Good maintenance of your computer involves keeping your software updated, having good security habits, and running the right programs to protect your computer. Computer security is a large, complicated subject, but we've tried to break it down into some smaller, more easily digestible sections.

If you have any questions or concerns of any kind relating to computer security, don't hesitate to contact us.

Quick Tips for Computer Safety

General Practices  

  • Keep your computer patched and up-to-date. Setup the automatic download and installation of all critical security patches. Check for new security patches at least once weekly. More information on how to do do this may be found under Updating your Operating System.
  • Install and use a personal firewall. This allows you to choose what information enters and leaves your computer.
  • Install and use virus scanning software. Update this software at least once weekly. Consider a software that can detect and remove SpyWare and AdWare in addition to viruses and worms. You should scan your computer for "Malicious Software" (Malware) at least once per week. See the Virus Protection page for more information.
  • Keep your computer locked and in a secure location. Know where your computer is at all times and don't leave it sitting out unattended in the library or other academic buildings. Investing in laptop locks or locking your desktop's case are both good ideas. For more information, see Physical Security.
    • In addition to physically locking your computer, if you are using a PC, make sure to lock your screenwhile away for any amount of time ("Start key" & "L").
  • Backup your critical documents and files. It is important to have at least two copies of any important files. Should anything happen to your computer, your backups will at the very least enable you to restore your critical files. Lots more information on how and where to backup can be found under Backing up your Files.
  • Make sure all accounts on your computer have a strong password. This is important for online accounts as well.  Do NOT use the same password for multiple accounts. Do NOT use easy to guess passwords like "password" and "1234" (two of the most common passwords used). The stronger your password, the more secure your accounts and the information stored on them. For more information on creating and using passwords, see the Password Information page.  
    • In addition to having passwords on your E-mail and backups, we recommend using a screen saver password. This keeps others from using your computer should you leave it alone for a while. Make sure to set it to a low enough trigger time (somewhere around 5 minutes) to ensure that it's effective. 
    • Do NOT write down your passwords and leave them in a public place (like under your keyboard). Instead, consider a password storage program that uses encryption to more safely store your account information. One good choice is the KeePass program for Windows available online at:
  • Switch to a more reliable web browser. More secure web browsers include Mozilla FirefoxGoogle Chrome, or Safari. Internet Explorer is NOT recommended. Many of the current security threats specifically target Internet Explorer.
  • Turn off services that you do not need. This includes things like the Windows File and Printer sharing service.
  • Log off the computer when you are not using it.

While Online

  • Be careful of downloading and installing "free" software. These programs often also install malware on your computer without your knowledge. Even after the free program is removed, the malware often remains on your computer.
  • Know and follow the Basic Safety Rules for Email.

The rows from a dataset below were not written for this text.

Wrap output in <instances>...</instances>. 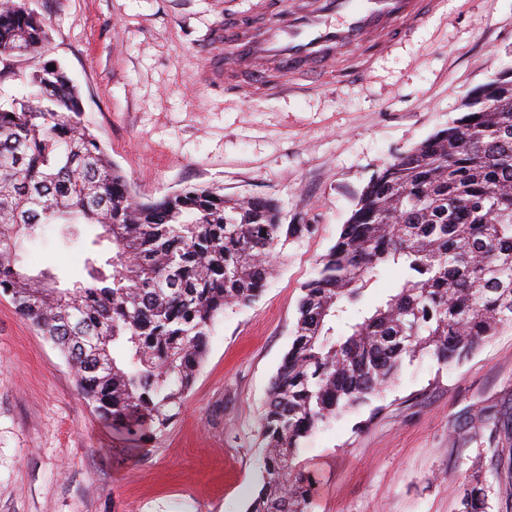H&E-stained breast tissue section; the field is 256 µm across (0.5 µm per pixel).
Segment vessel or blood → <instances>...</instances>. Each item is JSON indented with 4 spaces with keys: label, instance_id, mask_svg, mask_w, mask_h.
Listing matches in <instances>:
<instances>
[{
    "label": "vessel or blood",
    "instance_id": "b4317fda",
    "mask_svg": "<svg viewBox=\"0 0 512 512\" xmlns=\"http://www.w3.org/2000/svg\"><path fill=\"white\" fill-rule=\"evenodd\" d=\"M439 0H287L273 10L254 4L261 24H225L224 84L248 97L297 88L310 68L336 69L337 54L359 47L370 35L416 29Z\"/></svg>",
    "mask_w": 512,
    "mask_h": 512
}]
</instances>
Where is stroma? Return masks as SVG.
Here are the masks:
<instances>
[{
	"instance_id": "stroma-1",
	"label": "stroma",
	"mask_w": 512,
	"mask_h": 512,
	"mask_svg": "<svg viewBox=\"0 0 512 512\" xmlns=\"http://www.w3.org/2000/svg\"><path fill=\"white\" fill-rule=\"evenodd\" d=\"M46 20L82 119L140 199L219 184L272 197L313 230L276 248L277 275L219 316L182 413L137 444L80 394L58 350L0 293V512H247L262 475L257 419L287 353L303 284L372 174L459 117L466 95L512 70V0H444L366 70L247 98L216 64L226 15L248 0H25ZM28 243L62 282L106 260L77 226ZM512 328L462 363H404L394 385L317 430L298 461L319 481L309 512H460L473 473L488 512H512Z\"/></svg>"
}]
</instances>
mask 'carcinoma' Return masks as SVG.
I'll return each mask as SVG.
<instances>
[{
    "label": "carcinoma",
    "mask_w": 512,
    "mask_h": 512,
    "mask_svg": "<svg viewBox=\"0 0 512 512\" xmlns=\"http://www.w3.org/2000/svg\"><path fill=\"white\" fill-rule=\"evenodd\" d=\"M47 43L38 13L0 0V85L19 77V49L30 62L27 91L0 102V290L98 414L146 440L181 413L218 316L255 303L278 244L311 225L283 224L273 199L218 185L138 200L82 123L80 92ZM465 107L371 176L304 284L259 417L262 481L247 512H308L315 481L295 460L316 430L390 387L405 361L458 364L512 325V75L474 89ZM80 224L108 231L111 271L88 257L79 294L36 285L25 243ZM391 268L400 278L384 291ZM460 505L487 512L482 475Z\"/></svg>",
    "instance_id": "cac0c4a2"
}]
</instances>
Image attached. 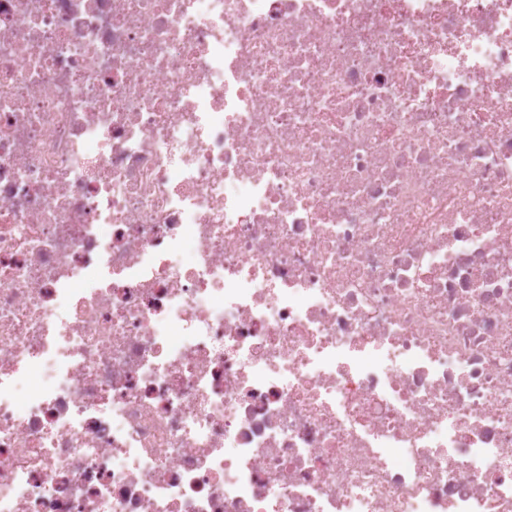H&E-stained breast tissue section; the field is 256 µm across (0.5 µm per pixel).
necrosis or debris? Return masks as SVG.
Instances as JSON below:
<instances>
[{
    "label": "necrosis or debris",
    "instance_id": "necrosis-or-debris-1",
    "mask_svg": "<svg viewBox=\"0 0 512 512\" xmlns=\"http://www.w3.org/2000/svg\"><path fill=\"white\" fill-rule=\"evenodd\" d=\"M0 512H512V0H0Z\"/></svg>",
    "mask_w": 512,
    "mask_h": 512
}]
</instances>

    • Beware of "phishing" expeditions. Do not respond to email messages requiring you to open a web site and provide personal information. "Phishing" scams often lead to Identity Theft.
    • Do not attempt to open or view email messages with attachments. These often contain malware and often even come from someone you know or trust.
  • Do not attempt to open or view unexpected files offered in your Instant Messaging program. These often contain malware and often also come from someone you know or trust.